Mary Doria Russell: I have two hoops that a novel has to jump through, just to get me past the first few pages.

1. I have no patience with imprecise, sloppy or lazy use of language. The first time someone describes black hair as "raven-colored," it's a nice simile. The second time is plagiarism, and after that it's a cliche. I work hard on my prose, and I expect the same of other authors.

2. I rarely enjoy first-person narratives, because the point of view is so limited. And a first-person narrative that simply tells the story from start to finish almost always bores me. One damned thing after another...

David Sosnowski's Vamped is a first-person narrative, but because the character's point of view is so twisted and funny, and because the language is so wonderful, I love it. By contrast, last week I read Anita Diamant's The Red Tent, which almost failed both tests for me, although it's been a hugely successful and popular book in the U.S. The first-person narrative is flat, and the language is ordinary, but there were enough interesting ideas to keep me reading.

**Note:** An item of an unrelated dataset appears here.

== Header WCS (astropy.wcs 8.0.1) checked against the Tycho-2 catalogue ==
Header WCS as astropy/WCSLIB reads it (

Another thing I hate is anachronism. Female characters who act like 20th century liberated women, when they'd have been beaten or killed for not knowing their place in the 15th century. Slaves who are clever and well-spoken, and not just too damned exhausted and ignorant to do more than get survive one hour at a time without being beaten or killed for not knowing their place. Powerful white aristocratic men who are sensitive and kind, when in real life, they'd have beaten or killed anyone who annoyed them. That's just sloppy writing. I want the author to be aware of enough history to know when attitudes and turns of phrase and inventions occurred. A character who is too enlightened too soon in European history is as bad as one who uses a telephone in 1750, or one who talks like he watches Seinfeld on TV in the 27th century.

Sorry. I guess I was pretty negative with that answer. But it's true: I quit reading anything that contains obvious errors like that. For me to remember a book, it's got to have the whole package: good prose, interesting plot, emotionally engaging characters, and originality of thought.

Literaturschock: Thank you very much for your time, Mary! Many greetings from the Black Forest!